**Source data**
···
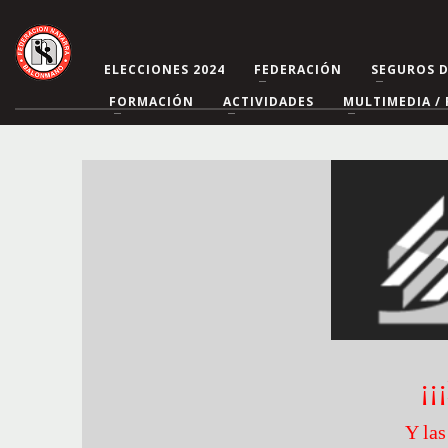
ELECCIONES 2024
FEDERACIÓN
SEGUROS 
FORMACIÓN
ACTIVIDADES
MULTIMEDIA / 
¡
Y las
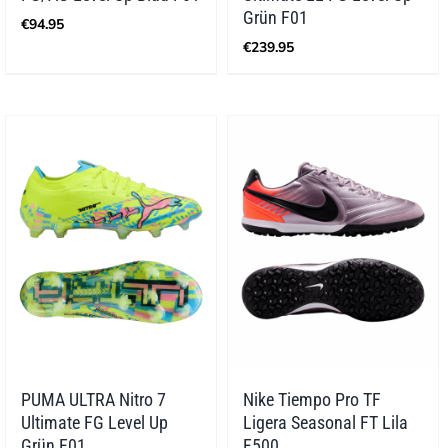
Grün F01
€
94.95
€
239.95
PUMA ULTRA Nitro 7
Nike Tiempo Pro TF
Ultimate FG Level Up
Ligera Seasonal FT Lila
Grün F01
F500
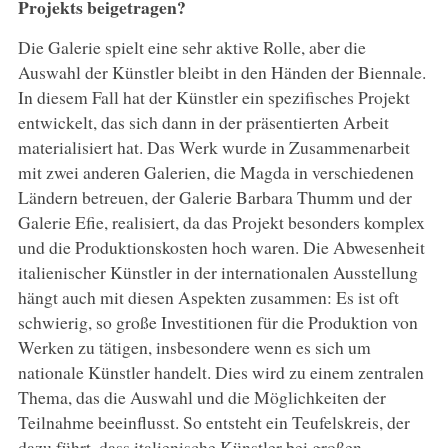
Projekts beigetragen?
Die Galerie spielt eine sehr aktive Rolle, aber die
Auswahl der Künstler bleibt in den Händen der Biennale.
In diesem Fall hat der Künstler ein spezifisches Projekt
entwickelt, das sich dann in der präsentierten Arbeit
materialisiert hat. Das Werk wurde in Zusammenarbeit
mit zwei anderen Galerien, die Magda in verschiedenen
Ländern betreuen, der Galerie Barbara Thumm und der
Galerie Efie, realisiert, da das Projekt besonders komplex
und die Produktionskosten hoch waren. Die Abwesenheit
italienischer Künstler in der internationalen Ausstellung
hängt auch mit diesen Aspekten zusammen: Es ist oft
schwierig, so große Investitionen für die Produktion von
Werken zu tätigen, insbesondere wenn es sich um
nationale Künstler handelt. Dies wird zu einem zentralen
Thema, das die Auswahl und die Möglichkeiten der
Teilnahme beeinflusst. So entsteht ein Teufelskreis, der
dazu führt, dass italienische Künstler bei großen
···
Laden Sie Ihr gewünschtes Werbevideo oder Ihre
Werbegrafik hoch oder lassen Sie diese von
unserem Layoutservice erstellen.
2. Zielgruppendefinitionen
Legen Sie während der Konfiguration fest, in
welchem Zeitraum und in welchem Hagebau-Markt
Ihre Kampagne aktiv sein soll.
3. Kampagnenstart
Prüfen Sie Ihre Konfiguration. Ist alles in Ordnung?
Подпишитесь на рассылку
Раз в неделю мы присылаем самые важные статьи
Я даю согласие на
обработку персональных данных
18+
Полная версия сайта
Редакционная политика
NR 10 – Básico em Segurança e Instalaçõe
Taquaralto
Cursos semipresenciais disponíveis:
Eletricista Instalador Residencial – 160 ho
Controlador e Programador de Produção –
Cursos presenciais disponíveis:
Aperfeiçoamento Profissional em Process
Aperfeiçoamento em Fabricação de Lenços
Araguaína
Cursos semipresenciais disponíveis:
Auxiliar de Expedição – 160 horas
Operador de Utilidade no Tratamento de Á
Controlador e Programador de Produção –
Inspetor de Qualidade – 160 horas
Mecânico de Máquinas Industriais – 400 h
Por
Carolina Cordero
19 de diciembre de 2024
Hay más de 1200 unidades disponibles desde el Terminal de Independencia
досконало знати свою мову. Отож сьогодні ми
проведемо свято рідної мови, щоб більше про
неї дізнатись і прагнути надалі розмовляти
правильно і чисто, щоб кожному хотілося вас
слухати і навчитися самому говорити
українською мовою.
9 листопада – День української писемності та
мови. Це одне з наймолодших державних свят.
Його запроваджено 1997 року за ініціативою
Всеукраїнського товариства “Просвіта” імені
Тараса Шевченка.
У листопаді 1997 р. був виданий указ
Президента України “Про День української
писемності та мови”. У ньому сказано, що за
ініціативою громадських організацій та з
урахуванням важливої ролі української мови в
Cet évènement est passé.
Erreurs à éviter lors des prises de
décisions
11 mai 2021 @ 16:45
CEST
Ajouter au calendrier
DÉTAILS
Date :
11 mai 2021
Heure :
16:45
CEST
···
**WHAT TO DO**
Count the lines in the source data above that contain the word "ініціативою". Reply with the number alone.

**SOLUTION FOR THIS EXERCISE**
2